Todos los cursos suelo
explicar a mis alumnos una cosa, procurando que sea antes de comer. Les digo
que se imaginen una mesa llena de hamburguesas calientes, patatas fritas
crujientes y coca-colas. Sin embargo se nos prohíbe maliciosamente el paso
hacia este manjar y no podemos atraparlo. El resultado es que esas cosas tan
buenas al día siguiente se han echado a perder y no hay quien se las trague.
¡Qué pena!
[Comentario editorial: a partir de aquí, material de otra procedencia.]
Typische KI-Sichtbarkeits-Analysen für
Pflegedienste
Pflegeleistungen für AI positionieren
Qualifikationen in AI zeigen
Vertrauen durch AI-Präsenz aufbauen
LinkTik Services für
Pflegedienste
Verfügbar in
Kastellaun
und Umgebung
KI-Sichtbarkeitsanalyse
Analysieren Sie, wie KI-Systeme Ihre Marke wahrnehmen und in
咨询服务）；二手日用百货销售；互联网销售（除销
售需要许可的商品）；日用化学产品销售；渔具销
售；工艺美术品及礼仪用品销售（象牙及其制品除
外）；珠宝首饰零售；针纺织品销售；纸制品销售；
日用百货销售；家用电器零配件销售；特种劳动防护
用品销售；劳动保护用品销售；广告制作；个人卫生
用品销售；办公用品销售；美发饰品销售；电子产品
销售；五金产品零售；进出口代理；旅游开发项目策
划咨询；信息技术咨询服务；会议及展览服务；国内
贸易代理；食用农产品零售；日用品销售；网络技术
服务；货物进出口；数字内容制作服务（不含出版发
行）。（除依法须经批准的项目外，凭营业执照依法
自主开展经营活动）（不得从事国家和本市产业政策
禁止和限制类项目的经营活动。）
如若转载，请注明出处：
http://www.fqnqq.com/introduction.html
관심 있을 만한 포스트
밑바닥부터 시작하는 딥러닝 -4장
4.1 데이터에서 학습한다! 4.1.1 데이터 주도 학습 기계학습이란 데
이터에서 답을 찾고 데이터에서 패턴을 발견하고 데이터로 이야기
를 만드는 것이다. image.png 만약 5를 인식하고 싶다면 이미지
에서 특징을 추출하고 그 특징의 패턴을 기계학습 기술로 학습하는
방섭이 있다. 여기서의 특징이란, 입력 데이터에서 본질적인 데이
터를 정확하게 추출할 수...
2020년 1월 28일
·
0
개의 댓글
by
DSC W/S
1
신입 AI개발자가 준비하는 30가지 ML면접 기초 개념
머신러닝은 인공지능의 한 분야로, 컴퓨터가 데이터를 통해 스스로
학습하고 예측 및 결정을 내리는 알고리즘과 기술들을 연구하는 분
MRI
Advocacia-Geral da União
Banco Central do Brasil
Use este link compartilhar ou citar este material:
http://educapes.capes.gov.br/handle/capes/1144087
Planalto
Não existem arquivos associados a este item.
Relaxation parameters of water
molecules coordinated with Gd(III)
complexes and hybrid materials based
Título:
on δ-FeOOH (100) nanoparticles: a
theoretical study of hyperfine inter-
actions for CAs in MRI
Continúo la alimenticia exposición diciendo que nosotros somos una
especie de hamburguesas libres y que cuando nos sabemos buenos, queridos –por
alguien que nos quiere de verdad y no como a una hamburguesa- es entonces
cuando nos damos con alegría.
Solemos asociar la alegría
con estar alegres, sentirse alegres. Quizás sea mejor relacionar la alegría con
ser alegres, conocer los motivos de una auténtica alegría y actuar en
consecuencia, aunque el sentimiento no acompañe demasiado. Los cristianos
tenemos muchas razones naturales comunes a personas de otras religiones o de
ninguna. Pero además creemos que la Alegría misma pasó por un dolor tremendo
para hacer a los hombres hijos de Dios, porque nos quiere inmensamente.
Con salud o sin ella, con
ánimo alto o por los suelos, con ganas de comerse el mundo o de no salir de la
cama, un cristiano coherente ha descubierto la raíz de la alegría porque no la
ha fabricado él, porque no es consecuencia de méritos propios, sino porque es
un don divino, una llama luminosa y animante que nos hace entender entonces que
la alegría consiste en hacer la Voluntad del que me ha enviado.